1. For a pre-volume buffer, what uotput impedance should I set, is the lowest possiable - always better?
2. What reworking, apart of cavity shielding, should I make when designing?
3. Basically, an external, post-volume buffer is better than nothing, right?
(oh, and should I use the lowest output impedance possible as well)?

Thanks,
Dan
Electron Pusher

R.G.

Before I start into this, remember that the law of diminishing returns is always with us. You typically get the anecdotal 80% of the return for the first 20% of the effort, and expend the next 80% of the effort to get the last 20% of results.

Quote1. For a pre-volume buffer, what uotput impedance should I set, is the lowest possiable - always better?
It has to be lower than 10% of the lowest impedance that the buffer sees. In this case, it happens with the volume control full up and the cable capcitance in parallel with the volume control and the input of the amp (or effect!) that the buffer drives. Cable is often 30pF per foot, can be 100pF per foot. For a 20ft cable, that's 600pF - 2000pF, and the impedance of a 2000pF cap at, say 7kHz, is Xc = 1/2*pi*7k*2000pF = 11.4K. So to overwhelm that loading at that frequency, you need an output impedance of 1/10 of that, or 1.14K. An opamp can do that nicely, a simple transistor or JFET buffer has a harder time at low currents. Getting to 100 ohms or 10 ohms output impedance doesn't improve things much over that. So any output impedance around 1K is pretty darned good for this purpose.

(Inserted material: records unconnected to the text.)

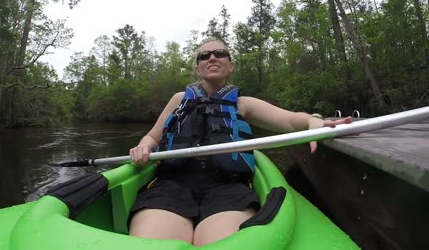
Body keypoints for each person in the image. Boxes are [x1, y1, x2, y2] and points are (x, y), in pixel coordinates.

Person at [128, 37, 352, 246]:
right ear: (197, 68)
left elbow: (292, 120)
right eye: (204, 56)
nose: (212, 58)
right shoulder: (179, 100)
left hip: (227, 188)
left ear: (230, 66)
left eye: (219, 53)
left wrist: (312, 121)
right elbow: (152, 137)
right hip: (172, 185)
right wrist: (143, 147)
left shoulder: (243, 104)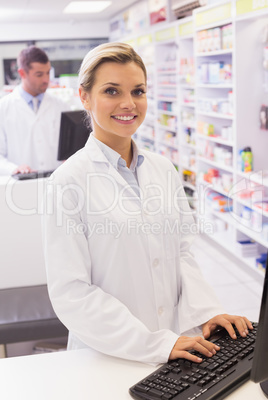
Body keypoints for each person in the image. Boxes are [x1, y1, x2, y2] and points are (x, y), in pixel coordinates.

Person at [43, 42, 253, 365]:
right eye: (112, 91)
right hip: (106, 356)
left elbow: (182, 252)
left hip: (175, 349)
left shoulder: (163, 169)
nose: (128, 104)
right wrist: (152, 343)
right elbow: (71, 292)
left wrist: (207, 312)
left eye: (138, 91)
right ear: (84, 97)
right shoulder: (67, 182)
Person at [0, 46, 69, 175]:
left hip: (55, 182)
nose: (46, 80)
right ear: (22, 73)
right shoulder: (3, 107)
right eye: (39, 74)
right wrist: (14, 169)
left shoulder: (61, 106)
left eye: (48, 72)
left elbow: (70, 150)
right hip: (20, 185)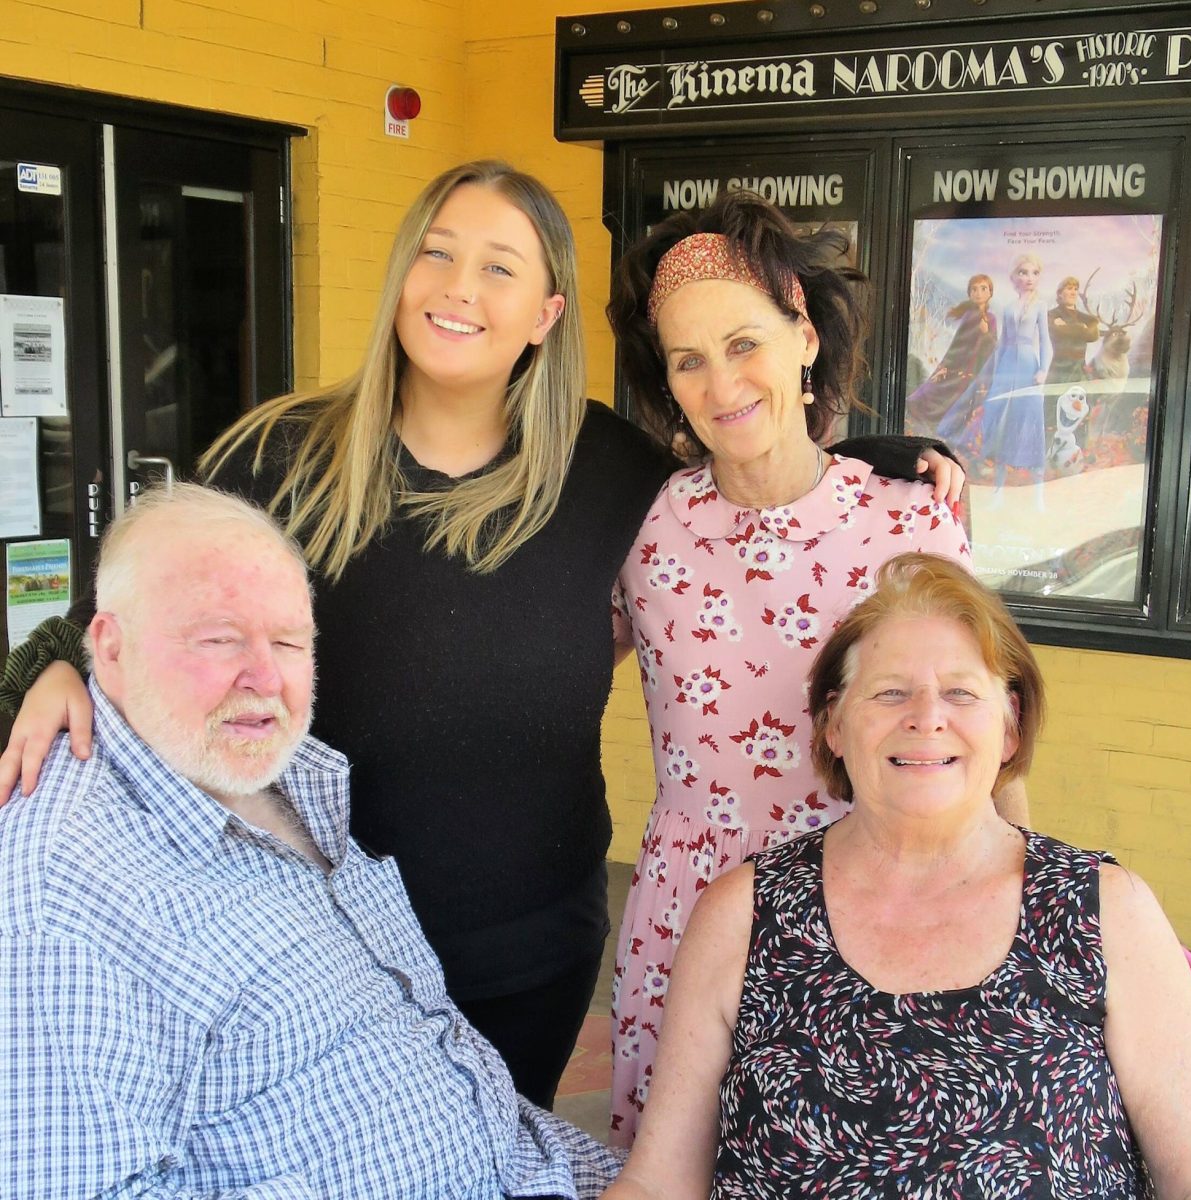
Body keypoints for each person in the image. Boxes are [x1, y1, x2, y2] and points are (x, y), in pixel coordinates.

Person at [0, 160, 960, 1107]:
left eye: (499, 266)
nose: (460, 288)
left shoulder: (607, 472)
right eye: (437, 253)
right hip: (324, 943)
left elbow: (757, 471)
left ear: (546, 314)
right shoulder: (281, 453)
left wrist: (888, 461)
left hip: (532, 949)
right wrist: (52, 669)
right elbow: (132, 606)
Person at [0, 484, 620, 1200]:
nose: (266, 678)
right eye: (218, 638)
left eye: (290, 641)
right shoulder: (63, 896)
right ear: (108, 648)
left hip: (533, 1164)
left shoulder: (288, 776)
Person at [604, 552, 1191, 1199]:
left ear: (1009, 726)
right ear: (833, 723)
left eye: (961, 692)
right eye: (890, 691)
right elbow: (660, 1181)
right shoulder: (742, 914)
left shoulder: (1107, 914)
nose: (925, 717)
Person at [603, 193, 992, 1145]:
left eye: (744, 344)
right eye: (686, 360)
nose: (719, 383)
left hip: (878, 910)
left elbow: (979, 735)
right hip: (688, 920)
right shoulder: (639, 525)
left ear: (802, 337)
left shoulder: (909, 518)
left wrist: (1014, 902)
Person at [982, 252, 1053, 504]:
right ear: (1015, 277)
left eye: (1034, 273)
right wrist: (995, 373)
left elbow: (1046, 342)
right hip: (1007, 368)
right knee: (1003, 421)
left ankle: (1038, 494)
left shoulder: (1040, 306)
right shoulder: (1008, 307)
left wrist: (1043, 369)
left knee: (1030, 420)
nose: (1029, 278)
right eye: (1023, 272)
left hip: (1028, 368)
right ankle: (998, 490)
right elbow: (1002, 343)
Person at [905, 273, 997, 438]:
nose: (978, 293)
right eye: (974, 289)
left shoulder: (991, 319)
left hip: (979, 368)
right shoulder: (969, 316)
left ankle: (960, 434)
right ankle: (938, 429)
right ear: (969, 293)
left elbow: (993, 346)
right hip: (960, 366)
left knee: (969, 402)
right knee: (945, 397)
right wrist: (945, 367)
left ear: (990, 292)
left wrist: (985, 333)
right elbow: (958, 345)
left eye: (983, 288)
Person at [1044, 273, 1100, 444]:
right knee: (1053, 409)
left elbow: (1093, 335)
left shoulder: (1087, 318)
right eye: (1069, 289)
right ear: (1060, 294)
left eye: (1075, 289)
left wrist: (1070, 327)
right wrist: (1080, 329)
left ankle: (1079, 451)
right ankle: (1049, 451)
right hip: (1059, 369)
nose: (1073, 292)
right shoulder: (1051, 315)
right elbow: (1056, 331)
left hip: (1079, 369)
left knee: (1080, 409)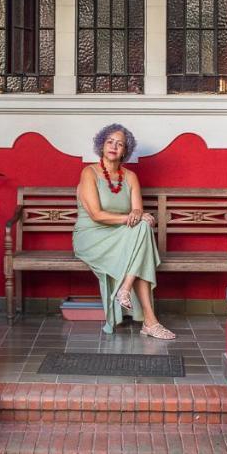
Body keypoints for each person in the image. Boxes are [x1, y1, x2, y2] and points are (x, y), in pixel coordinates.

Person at [72, 123, 175, 339]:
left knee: (143, 228)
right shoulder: (89, 173)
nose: (114, 146)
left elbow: (137, 209)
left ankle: (128, 293)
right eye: (110, 142)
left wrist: (139, 215)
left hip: (120, 233)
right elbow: (96, 215)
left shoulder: (130, 177)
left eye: (120, 144)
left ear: (125, 151)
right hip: (92, 234)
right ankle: (149, 321)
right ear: (101, 145)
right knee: (141, 237)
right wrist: (130, 218)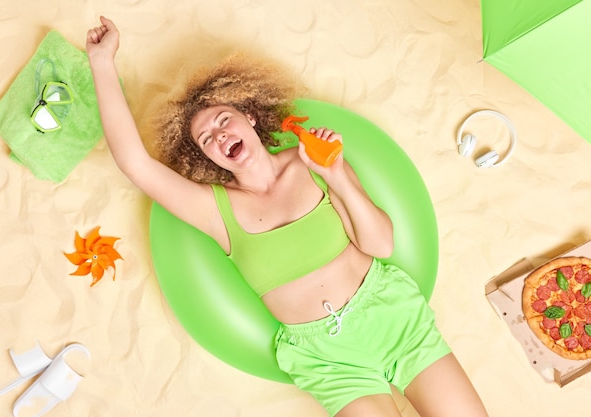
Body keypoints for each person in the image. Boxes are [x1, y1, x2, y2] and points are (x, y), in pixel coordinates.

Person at [86, 16, 490, 417]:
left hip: (390, 315)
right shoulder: (214, 210)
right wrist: (103, 62)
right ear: (203, 156)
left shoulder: (311, 159)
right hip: (328, 360)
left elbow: (381, 244)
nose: (219, 135)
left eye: (224, 120)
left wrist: (338, 178)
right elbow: (135, 164)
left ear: (252, 117)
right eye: (206, 139)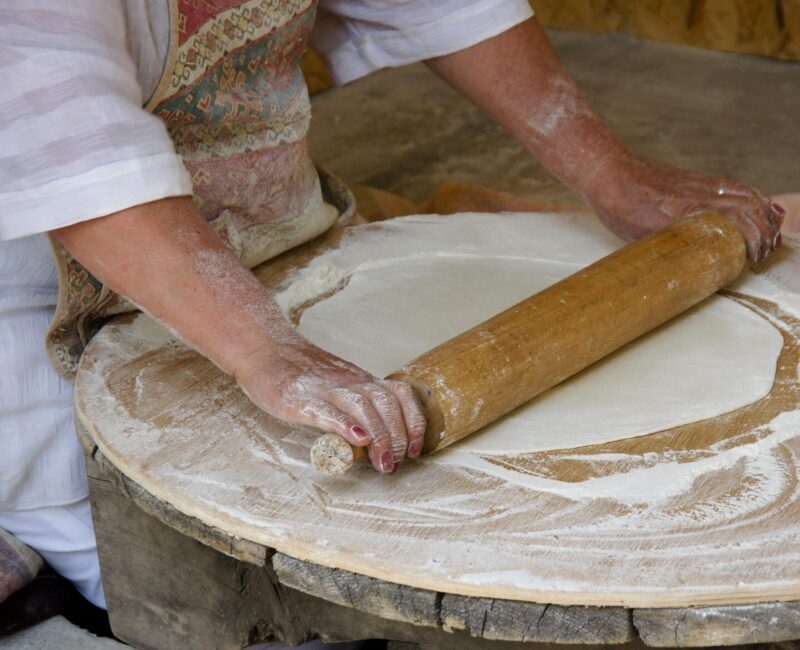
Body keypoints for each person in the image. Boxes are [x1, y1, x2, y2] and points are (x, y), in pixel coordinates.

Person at [0, 0, 784, 643]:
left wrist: (613, 174)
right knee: (151, 528)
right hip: (34, 292)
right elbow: (63, 143)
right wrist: (266, 349)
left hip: (256, 233)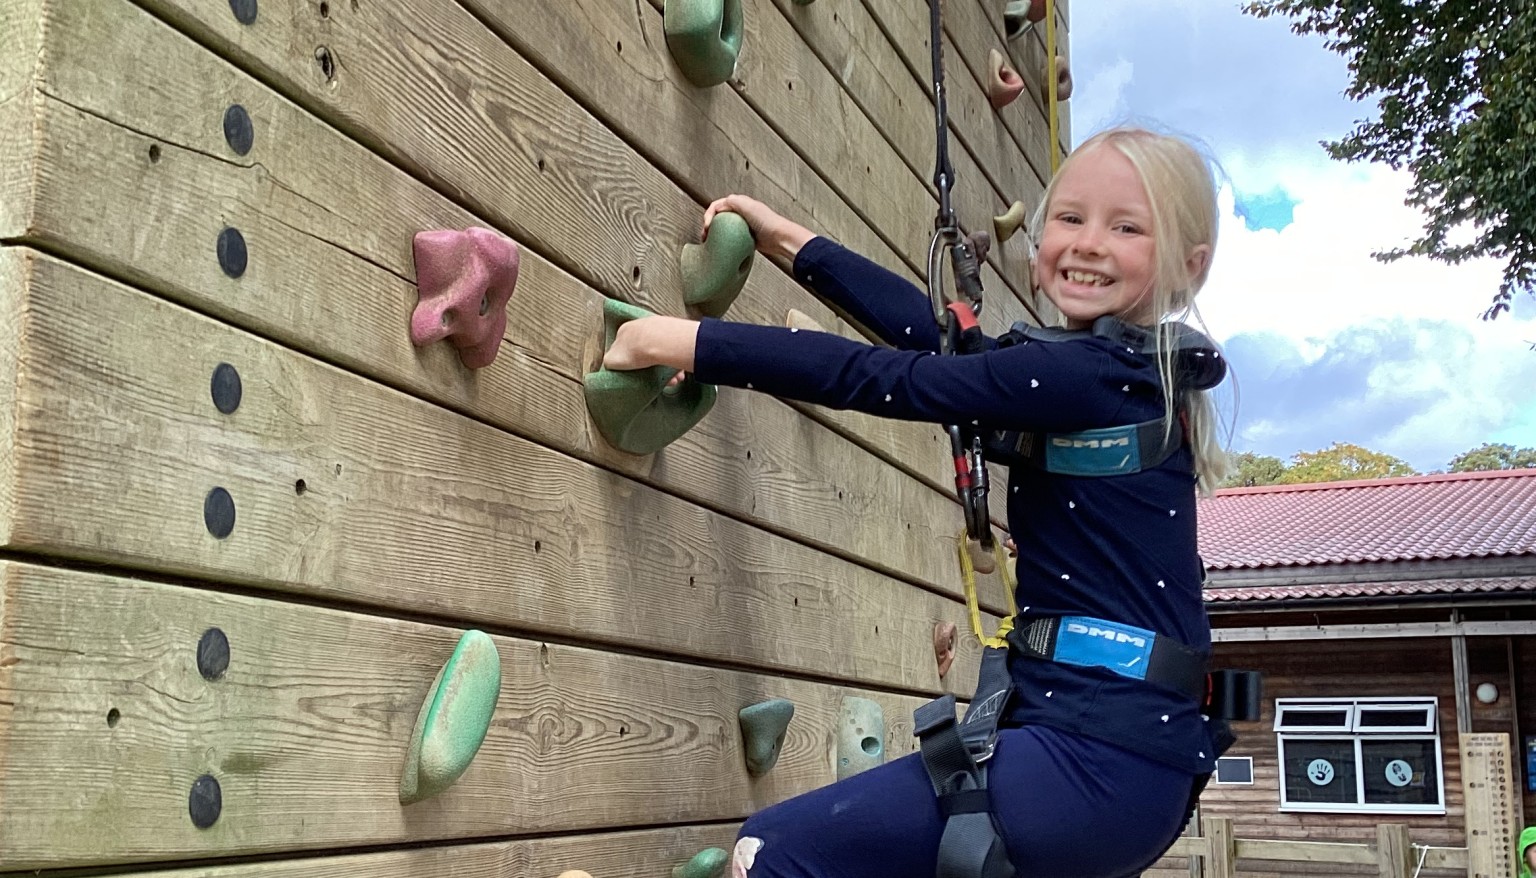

Quote2. What reworking, apart of cavity shielding, should I make when designing?
Since the buffer input impedance is **HIGH** and it's out waving around in the air, you need it shielded from the rest of the world, and particulary you need the buffer as physically close to the pickup as you can get it. ON the pickup is best. That may be hard to do. But again, you get most of the reward from cavity shielding. Putting the buffer on the pickup may make wiring power to/from it hard and may make pickup switching difficult.

Quote3. Basically, an external, post-volume buffer is better than nothing, right?
(oh, and should I use the lowest output impedance possible as well)?
Very much so. A post volume buffer is much better than nothing. Again, the thing that kills you is the cable capacitance, and the same numbers apply.
R.G.

In response to the questions in the forum - PCB Layout for Musical Effects is available from The Book Patch. Search "PCB Layout" and it ought to appear.

Phorhas

First of all R.G, I wanna thank you.

now, one more... when putting a pre-volume buffer I can use a low resistence volume put with out it damaging my pickup power, yes?

Cheers,
Dan
Electron Pusher

waldo041

I use a pre-volume buffer and i use a 25k audio volume pot with no problem. hope this helps

peace,
waldo

Phorhas

thnks for all replies.

BTW, should I shield the buffer apart of the cavity shielding? something like using a shrinktube over the buffer board, copper sheet aroud it and then again - shrink tube over that?
Electron Pusher

petemoore

  YOu probably cant tell any difference shielding short wires inside of shielding..
  I've shaped copper sheet into a 'short u', insulated and ground wired it, then taped it as a ground plane under/to the circuitboard between very high gain circuits to good result.
  Buffer has a gain of ~1.
Convention creates following, following creates convention.

Phorhas

So let's design

Input from PUs going to 0.1uf cap -> 4M7 resistor to 1/2+v -> non-inverting input of OA (TL072 for example) w/o any resistors in the FBL -> 820r load resitor to buffer internal ground -> 10uf output cap -> 25k log pot to guitar round.

all of the grounding in side the buffer including the batt ar going to it's own GND plane, with onw line connected to the guitar ground.

stereo jack wired to save batt. life.

Vref is made by two 10k resistors through the 2nd half of th OA.

will this be a good on-board pre-amp?